Neither slavery nor involuntary servitude, except as a punishment for crime whereof the party shall have been duly convicted, shall exist within the United States, or any place subject to their jurisdiction. Congress shall have power to enforce this article by appropriate legislation. – 13th Amendment
WEAVERVILLE – North Carolina’s copy of the 13th Amendment was at Vance Birthplace in Weaverville on June 12 during a statewide tour to celebrate “Juneteenth,” the date many African Americans observe as the day in 1865 that the last of the enslaved learned they were free.
Nearly three years after President Abraham Lincoln signed the Emancipation Proclamation (Jan. 1, 1863), the 13th Amendment was passed by Congress (Jan. 31, 1865) and ratified when signed by Georgia on Dec. 6, 1865, ending slavery and involuntary servitude in the United States.

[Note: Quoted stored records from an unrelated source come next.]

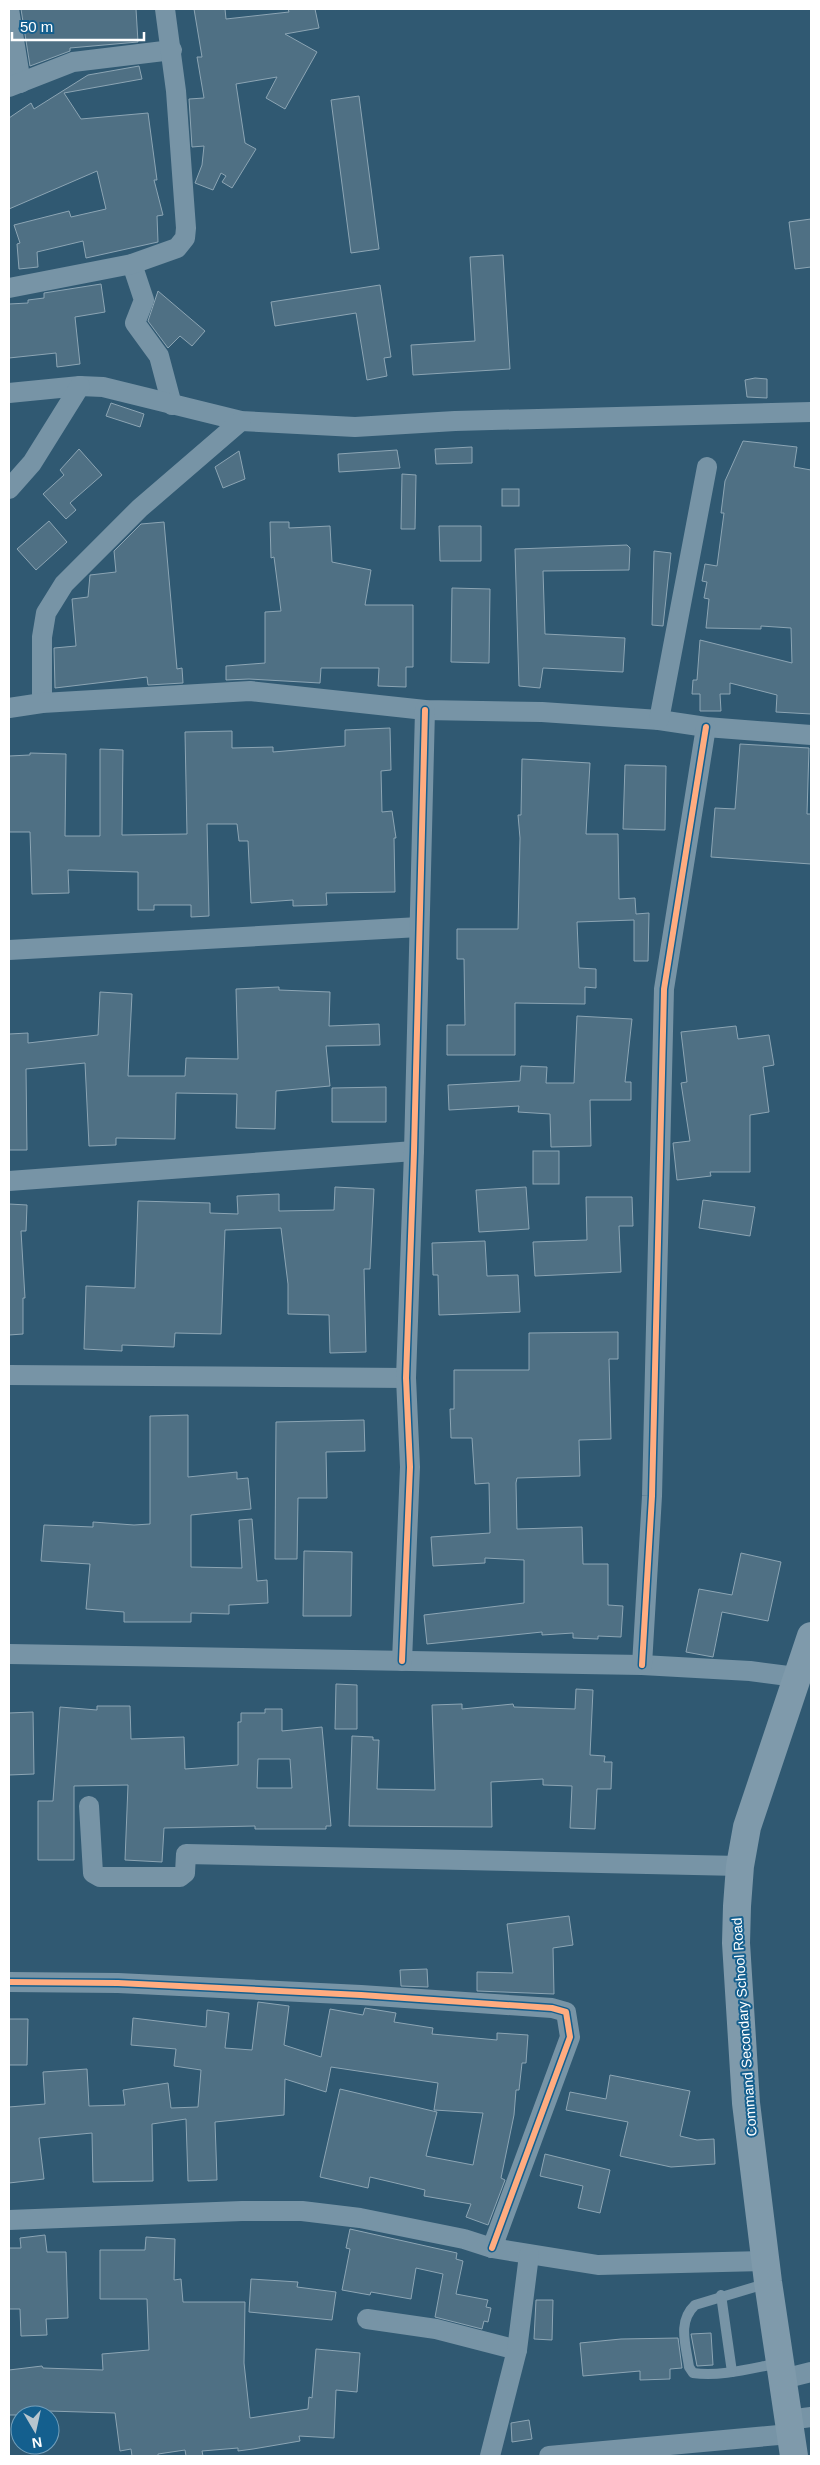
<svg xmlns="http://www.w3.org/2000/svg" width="820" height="2465" font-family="Helvetica,sans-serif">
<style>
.building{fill:#4f7084;stroke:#8ca5b4;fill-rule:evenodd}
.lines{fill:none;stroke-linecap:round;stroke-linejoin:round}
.lane{stroke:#7794a6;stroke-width:10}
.street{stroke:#7794a6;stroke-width:20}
.secondary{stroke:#7f9aab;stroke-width:28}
.cycleway-casing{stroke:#145f8e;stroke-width:9}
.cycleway{stroke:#ffac80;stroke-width:6}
.labels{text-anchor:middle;stroke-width:4;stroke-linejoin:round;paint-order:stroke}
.street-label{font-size:14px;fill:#fff;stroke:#145f8e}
</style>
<rect width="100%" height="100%" fill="#305972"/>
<g class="building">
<polygon points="21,9 136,9 138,42 70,48 70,51 30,66"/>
<polygon points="194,9 225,9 226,19 289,12 288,9 315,9 319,28 285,34 317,52 285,109 266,98 277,77 236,84 245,143 256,149 232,188 222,182 226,176 221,173 213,190 195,183 202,165 204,146 192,147 189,99 204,98 197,57 202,57"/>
<polygon points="139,66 142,79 64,93 81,119 148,113 157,180 154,180 163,215 157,216 158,242 86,258 83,241 37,252 38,267 19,269 17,244 20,243 14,225 69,211 71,217 106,209 97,171 9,209 9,118 31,103 34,109 88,75"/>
<polygon points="359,96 379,249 351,253 331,100"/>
<polygon points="811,219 811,267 795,269 789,222"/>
<polygon points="503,255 510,369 413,375 411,345 475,341 470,257"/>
<polygon points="101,284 105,312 75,317 80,364 57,367 56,353 9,358 9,304 28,303 28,300 44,298 44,293"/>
<polygon points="380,285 391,357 384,358 387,376 367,380 356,313 275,326 271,302"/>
<polygon points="158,291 205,331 192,346 180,336 168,348 148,321"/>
<polygon points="755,378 767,379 767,398 747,397 745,380"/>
<polygon points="111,403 144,414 140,427 106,416"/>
<polygon points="743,441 797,447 794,467 811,470 811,714 776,712 777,695 730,683 730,694 720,694 721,711 700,711 700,694 692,694 693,680 697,680 700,640 792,663 791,628 761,626 761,629 706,628 709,599 704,598 707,582 702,581 705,564 717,566 724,513 721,513 725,481"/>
<polygon points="472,447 472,463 436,464 435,449"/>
<polygon points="79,449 102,475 70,503 76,510 66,519 43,494 64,475 60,470"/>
<polygon points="397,450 400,468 339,472 338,454"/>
<polygon points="239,451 245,479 223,488 215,467"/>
<polygon points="402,474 416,475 415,529 401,529"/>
<rect x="502" y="489" width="17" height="17"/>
<polygon points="49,521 67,542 36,570 17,549"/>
<polygon points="164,522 177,669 182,668 183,683 148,685 147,677 55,688 54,648 76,646 72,599 88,597 90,575 116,572 114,551 141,524"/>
<polygon points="270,522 289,522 289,528 330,526 332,562 371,570 365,605 413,605 413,667 406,667 406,687 378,686 379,668 321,668 320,683 249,679 226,680 226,666 265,663 265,612 281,611 274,557 271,558"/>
<polygon points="439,526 481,526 481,561 440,561"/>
<polygon points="627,545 630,548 629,570 543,571 545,634 625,638 623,672 543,668 540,688 519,686 515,549"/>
<polygon points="654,551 671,553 663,626 652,625"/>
<polygon points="452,588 490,589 489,663 451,662"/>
<polygon points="390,728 391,770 381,771 382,812 392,811 396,838 394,838 395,892 326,893 327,905 293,906 293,900 251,903 248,841 239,841 237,824 207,824 209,916 191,917 191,905 154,905 154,910 138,910 138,872 68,870 69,893 32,894 30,832 9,832 9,756 30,755 30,753 66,754 65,836 100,836 100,749 123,750 122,835 187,834 185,732 232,731 232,748 273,747 273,752 345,746 345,730"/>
<polygon points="740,744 809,748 807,814 811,814 811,864 711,857 715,808 735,809"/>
<polygon points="522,759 590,763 586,834 618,834 619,899 635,898 636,914 649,913 648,961 634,961 634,920 577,922 579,968 596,969 596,988 585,987 585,1004 515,1003 515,1055 447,1055 447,1025 465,1025 464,959 457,959 457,929 518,929 520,838 518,815 521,815"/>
<polygon points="625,765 666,766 665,830 623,829"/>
<polygon points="279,987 279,990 330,992 329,1026 379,1024 380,1045 326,1046 330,1086 276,1091 275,1129 236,1128 237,1094 176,1093 175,1139 116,1138 116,1145 89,1146 85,1063 26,1069 27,1150 9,1150 9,1034 28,1033 28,1043 98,1035 100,992 132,994 128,1076 185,1076 186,1058 238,1059 236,989"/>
<polygon points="577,1016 632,1019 625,1082 631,1082 631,1100 590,1100 591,1146 551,1147 550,1114 518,1112 519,1106 449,1110 448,1085 520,1081 521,1066 547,1067 546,1083 574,1083"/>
<polygon points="736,1026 738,1039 769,1035 774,1065 763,1067 769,1112 750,1115 750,1172 710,1172 711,1176 677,1180 673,1143 690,1141 681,1083 687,1082 681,1032"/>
<polygon points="386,1087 386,1122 332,1122 332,1088"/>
<rect x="533" y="1151" width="26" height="33"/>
<polygon points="335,1187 374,1189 370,1269 364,1269 366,1352 330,1353 329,1315 288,1314 288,1284 281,1228 225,1230 221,1334 175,1333 174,1347 122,1345 122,1351 84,1349 86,1286 135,1288 138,1201 210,1203 210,1213 238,1214 237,1196 279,1194 279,1211 334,1210"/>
<polygon points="526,1187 529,1229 479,1232 476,1190"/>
<polygon points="586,1197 632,1197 633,1226 619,1226 621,1272 535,1276 533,1242 587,1240"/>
<polygon points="703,1200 755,1207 750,1236 699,1228"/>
<polygon points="9,1204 27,1205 26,1231 21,1231 25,1298 23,1298 23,1334 9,1335"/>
<polygon points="485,1241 487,1276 518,1275 520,1312 439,1315 438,1275 433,1275 432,1243"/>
<polygon points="618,1332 618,1359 609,1359 611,1439 579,1440 580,1476 517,1478 516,1483 517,1529 582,1527 583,1564 608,1564 608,1605 623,1606 621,1637 598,1636 598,1639 573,1638 573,1633 542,1635 542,1632 427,1644 424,1615 524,1603 524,1560 485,1558 485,1563 433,1566 431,1537 490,1533 489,1483 475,1484 472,1438 451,1438 450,1409 454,1409 454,1370 529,1370 529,1333"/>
<polygon points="188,1415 188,1477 237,1472 237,1479 248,1478 251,1509 191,1515 191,1567 242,1568 239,1520 252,1519 257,1581 267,1580 268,1603 229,1605 229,1614 191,1613 191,1622 124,1622 124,1612 86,1609 90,1564 41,1561 44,1525 93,1527 93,1522 134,1525 150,1524 150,1416"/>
<polygon points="364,1420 365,1451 326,1452 327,1498 298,1498 297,1559 275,1559 276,1422"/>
<polygon points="304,1551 352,1552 351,1616 303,1616"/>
<polygon points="741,1553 781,1562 768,1621 722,1612 713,1657 686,1652 699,1589 732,1595"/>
<polygon points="336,1684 357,1685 357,1729 335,1729"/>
<polygon points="576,1689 593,1690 590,1755 605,1756 604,1762 612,1762 611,1789 597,1789 595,1829 570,1828 572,1786 543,1785 543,1779 491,1782 492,1827 349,1826 352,1736 373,1737 373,1740 379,1740 377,1789 435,1790 432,1705 462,1704 462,1709 513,1704 514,1707 575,1709"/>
<path d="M 97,1706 L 130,1706 L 131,1739 L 184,1737 L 185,1769 L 238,1765 L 238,1722 L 241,1722 L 241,1713 L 265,1713 L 265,1709 L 282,1709 L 282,1731 L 322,1727 L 331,1826 L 326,1826 L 326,1829 L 255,1829 L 255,1826 L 164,1828 L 162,1862 L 125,1860 L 128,1785 L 74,1786 L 74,1860 L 38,1860 L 38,1801 L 53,1801 L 60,1707 L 97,1710 ZM 258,1759 L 290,1759 L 292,1788 L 257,1788 Z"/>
<polygon points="33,1712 34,1774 9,1775 9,1713"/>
<polygon points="569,1916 573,1945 553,1948 554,1994 477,1991 477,1972 513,1973 507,1924"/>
<polygon points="427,1969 428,1987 401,1986 400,1970"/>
<polygon points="258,2002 289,2006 284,2045 321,2057 330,2009 363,2015 365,2008 396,2013 394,2022 433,2028 432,2034 497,2040 497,2033 528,2035 526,2063 522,2063 519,2090 516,2090 514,2115 501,2178 505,2180 488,2225 466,2217 471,2204 424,2196 425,2190 370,2177 368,2188 320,2177 340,2089 437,2112 426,2156 473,2165 483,2113 434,2110 438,2083 331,2067 326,2092 285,2079 284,2115 215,2122 217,2180 188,2181 186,2119 152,2124 153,2181 93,2182 92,2133 39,2138 44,2179 9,2183 9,2107 45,2104 43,2072 87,2069 89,2106 125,2105 123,2090 168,2083 171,2108 198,2107 201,2070 174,2066 176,2049 131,2045 133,2018 206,2027 207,2010 229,2013 225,2048 252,2050"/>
<polygon points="9,2019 28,2019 27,2065 9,2065"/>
<polygon points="610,2075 690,2091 680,2136 697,2140 714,2139 715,2164 671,2167 620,2156 628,2122 566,2110 570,2092 606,2099"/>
<polygon points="545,2154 610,2170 600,2213 578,2208 583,2186 540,2176"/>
<polygon points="350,2229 457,2253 456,2259 463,2261 456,2294 488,2300 486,2307 491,2308 488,2322 484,2321 482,2329 435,2317 443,2274 416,2268 411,2299 371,2292 370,2295 342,2290 350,2249 346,2248"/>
<polygon points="45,2235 47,2252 66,2252 68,2318 46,2319 47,2335 21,2336 20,2309 9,2309 9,2248 21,2248 20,2238"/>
<polygon points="146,2237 175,2239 174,2280 181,2279 183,2302 245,2302 244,2363 250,2418 308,2409 309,2397 312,2398 316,2349 360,2353 357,2392 336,2390 334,2438 299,2436 300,2441 253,2449 238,2451 238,2448 202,2451 203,2456 186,2456 185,2450 158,2454 158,2456 132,2456 131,2449 120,2451 115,2413 48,2411 49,2415 9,2415 9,2370 42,2366 43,2368 103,2370 102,2354 149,2350 147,2299 100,2299 100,2250 145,2250"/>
<polygon points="251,2279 298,2282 297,2287 336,2292 332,2320 249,2312"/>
<polygon points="536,2300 553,2300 552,2340 534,2339"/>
<polygon points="711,2333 713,2365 697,2366 691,2334"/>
<polygon points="678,2338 682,2368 670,2369 670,2379 640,2380 640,2371 583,2376 580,2343 621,2339"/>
<polygon points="529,2420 532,2439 512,2442 511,2423"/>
</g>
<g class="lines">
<g class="lane">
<path d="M 768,2283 L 695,2305 C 677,2322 686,2345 689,2367 L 693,2373 C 721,2377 752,2368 780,2363"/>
<polyline points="721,2295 732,2372"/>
</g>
<g class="street">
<polyline points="9,9 21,83"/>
<polyline points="9,87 73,62 172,50"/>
<polyline points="132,264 144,300 135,323 159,356 172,405"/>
<polyline points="9,288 132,264 177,248 185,238 186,228 176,91 165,9"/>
<polyline points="9,393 80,386 103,387 241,421 355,427 455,421 811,412"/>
<polyline points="9,489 32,463 80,386"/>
<polyline points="42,703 42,637 46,613 64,584 140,508 241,421"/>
<polyline points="9,708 42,703 250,691 425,710 542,712 659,720 706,727 811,735"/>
<polyline points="659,720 707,467"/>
<polyline points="9,950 419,927"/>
<polyline points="9,1181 414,1151"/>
<polyline points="9,1375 406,1378"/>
<polyline points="9,1654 642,1665 750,1671 796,1677"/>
<polyline points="402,1661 410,1467 406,1378 414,1151 425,710"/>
<polyline points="642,1665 652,1496 664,989 706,727"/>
<polyline points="89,1806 93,1873 100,1877 180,1877 185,1873 186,1854 740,1866"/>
<polyline points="9,1982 118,1983 361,1995 552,2008 566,2012 570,2037 492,2248"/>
<polyline points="9,2220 242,2211 302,2211 360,2218 464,2239 492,2248 598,2265 767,2261"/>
<polyline points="367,2319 436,2329 517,2350"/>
<polyline points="783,2379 811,2372"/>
<polyline points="788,2420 811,2417"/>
<polyline points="490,2456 517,2350 529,2255"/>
<polyline points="549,2456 790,2434"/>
</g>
<polyline class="secondary" points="794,2456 768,2282 746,2103 736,1943 737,1906 740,1866 747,1827 811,1636"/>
<defs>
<g id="cycleway">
<polyline points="402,1661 410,1467 406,1378 414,1151 425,710"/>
<polyline points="642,1665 652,1496 664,989 706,727"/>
<polyline points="9,1982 118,1983 361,1995 552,2008 566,2012 570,2037 492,2248"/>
</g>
</defs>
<use href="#cycleway" class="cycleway-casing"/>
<use href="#cycleway" class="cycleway"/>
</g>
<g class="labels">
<g class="street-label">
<text transform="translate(744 2027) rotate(-94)" y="5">Command Secondary School Road</text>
</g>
</g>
<rect width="820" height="2465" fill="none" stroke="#ffffff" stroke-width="20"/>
<g transform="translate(35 2430) rotate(171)"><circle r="24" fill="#145f8e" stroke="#729fbb"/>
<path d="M0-4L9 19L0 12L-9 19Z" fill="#b7c5ce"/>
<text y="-8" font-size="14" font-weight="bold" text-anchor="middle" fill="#ffffff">N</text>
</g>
<path d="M12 32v8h132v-8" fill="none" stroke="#ffffff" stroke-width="2.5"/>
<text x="20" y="32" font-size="15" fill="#ffffff" stroke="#145f8e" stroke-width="4" paint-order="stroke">50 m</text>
</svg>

North Carolina ratified the amendment on Dec. 4, 1865.
North Carolina’s copy, stored in a climate-controlled vault of the state archives, was placed on tour in recognition of Juneteenth, which many African Americans celebrate on June 19. The tour, which concludes June 21 in Kinston, was the first time the document has traveled outside of Raleigh.
Zebulon Vance, North Carolina’s Civil War governor, came from a politically successful, well-to-do family that lived in the Reems Creek Valley near Weaverville. Vance’s grandfather and father owned a number of slaves. Nearly all were sold when Vance’s father died in 1844. That same year, Zebulon Vance, his mother and her other children moved to Asheville, where Vance began to hone his oratorical skills that would propel him into politics.
During the Juneteenth celebration at Vance Birthplace on June 12, actor Becky Stone said before her portrayal of Sarah Gudger, a slave who lived near Old Fort, that her research of slavery in the area indicated that a very small percentage worked in agriculture. Most were skilled tradesmen who were hired out by their owners as carpenters, masons and the like.
Many were children who were put to work mining gold in mountain coves and valleys, Stone said. Many slaves ran small farms while their owners worked in town as professionals. Owners in Western North Carolina often kept slave families intact, she said.
Though many mountain slaves had a degree of autonomy, they were not servants, Stone emphasized. “They were slaves,” she told her audience in the cabin the Vances kept for slaves. Owners “worked them hard,” she said.